**Records shown**
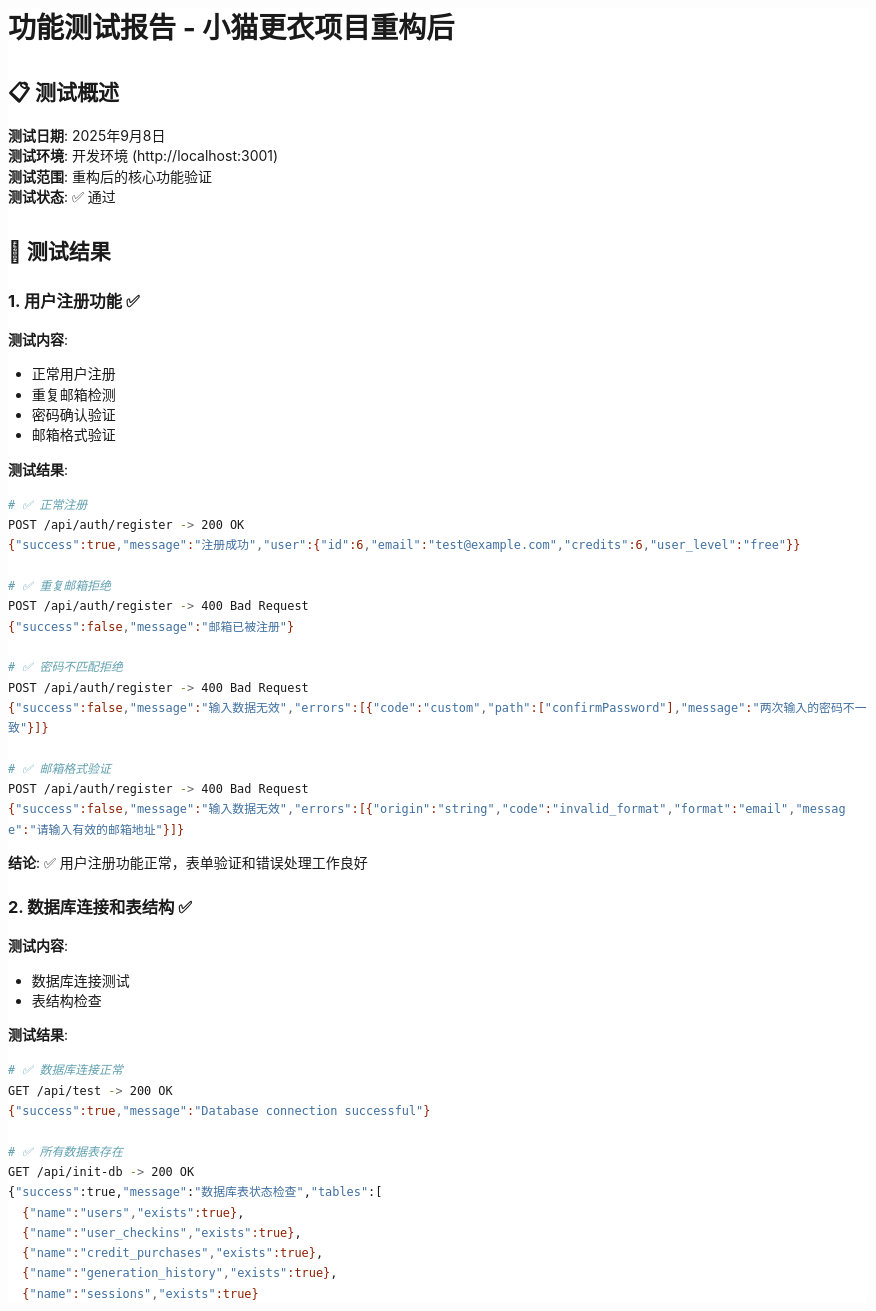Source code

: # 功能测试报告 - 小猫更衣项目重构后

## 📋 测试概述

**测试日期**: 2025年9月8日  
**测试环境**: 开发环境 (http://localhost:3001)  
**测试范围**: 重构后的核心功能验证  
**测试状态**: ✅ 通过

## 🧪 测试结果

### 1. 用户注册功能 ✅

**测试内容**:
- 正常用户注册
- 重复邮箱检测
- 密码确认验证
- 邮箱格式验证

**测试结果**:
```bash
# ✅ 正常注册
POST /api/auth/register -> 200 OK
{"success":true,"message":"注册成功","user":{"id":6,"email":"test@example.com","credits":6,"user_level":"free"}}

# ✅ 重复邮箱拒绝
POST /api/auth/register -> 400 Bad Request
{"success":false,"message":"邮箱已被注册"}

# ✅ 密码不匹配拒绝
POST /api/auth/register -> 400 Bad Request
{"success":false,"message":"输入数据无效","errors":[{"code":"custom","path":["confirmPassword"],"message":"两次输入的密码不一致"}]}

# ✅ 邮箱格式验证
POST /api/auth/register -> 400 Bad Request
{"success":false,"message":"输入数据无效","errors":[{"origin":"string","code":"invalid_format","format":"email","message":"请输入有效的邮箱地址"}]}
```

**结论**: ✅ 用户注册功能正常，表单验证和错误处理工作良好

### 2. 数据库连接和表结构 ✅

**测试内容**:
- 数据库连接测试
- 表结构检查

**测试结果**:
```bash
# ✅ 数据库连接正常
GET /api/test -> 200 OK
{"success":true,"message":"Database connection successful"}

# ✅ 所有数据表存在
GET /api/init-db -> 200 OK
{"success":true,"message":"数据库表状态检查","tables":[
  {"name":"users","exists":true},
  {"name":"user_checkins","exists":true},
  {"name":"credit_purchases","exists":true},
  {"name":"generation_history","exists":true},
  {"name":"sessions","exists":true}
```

==

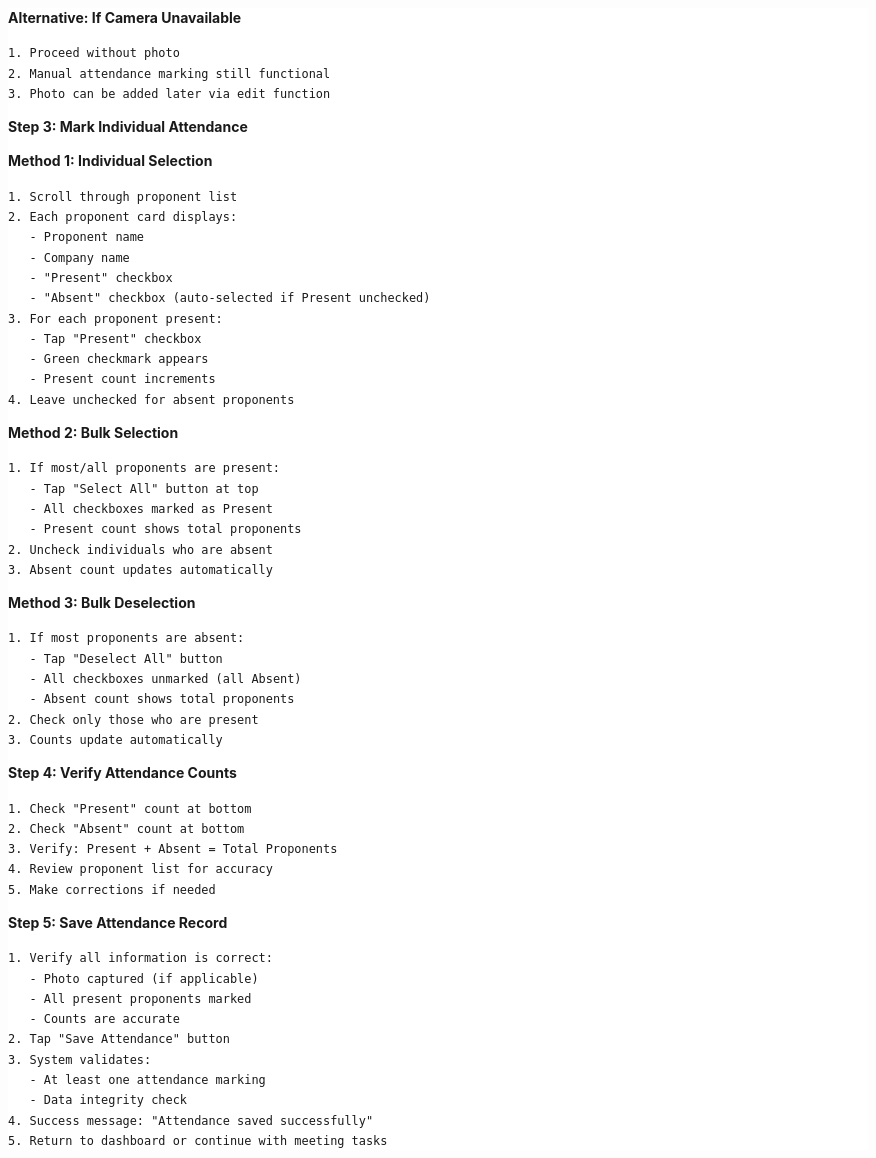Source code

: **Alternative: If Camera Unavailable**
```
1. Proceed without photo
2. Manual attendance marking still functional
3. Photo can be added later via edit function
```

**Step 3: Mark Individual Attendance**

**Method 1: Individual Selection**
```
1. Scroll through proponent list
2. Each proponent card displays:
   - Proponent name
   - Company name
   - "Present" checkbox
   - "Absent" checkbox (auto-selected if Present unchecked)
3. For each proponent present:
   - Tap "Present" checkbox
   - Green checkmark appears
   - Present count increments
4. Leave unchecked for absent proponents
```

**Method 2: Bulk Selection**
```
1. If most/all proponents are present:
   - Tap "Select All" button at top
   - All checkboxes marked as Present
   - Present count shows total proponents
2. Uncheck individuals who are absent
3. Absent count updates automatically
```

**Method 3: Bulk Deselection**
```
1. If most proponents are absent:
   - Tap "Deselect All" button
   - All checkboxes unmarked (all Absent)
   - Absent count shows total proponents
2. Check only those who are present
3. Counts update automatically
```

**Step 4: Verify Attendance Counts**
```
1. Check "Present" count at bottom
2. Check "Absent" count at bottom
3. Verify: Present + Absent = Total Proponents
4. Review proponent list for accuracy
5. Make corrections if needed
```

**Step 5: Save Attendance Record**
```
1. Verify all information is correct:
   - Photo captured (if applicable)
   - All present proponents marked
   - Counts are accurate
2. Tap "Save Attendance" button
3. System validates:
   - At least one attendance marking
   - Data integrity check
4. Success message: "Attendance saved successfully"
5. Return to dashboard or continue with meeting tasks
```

**Problem statement**
Extract every line containing the string "name" from the material.

**Solution below**
  {"name":"users","exists":true},
  {"name":"user_checkins","exists":true},
  {"name":"credit_purchases","exists":true},
  {"name":"generation_history","exists":true},
  {"name":"sessions","exists":true}
   - Proponent name
   - Company name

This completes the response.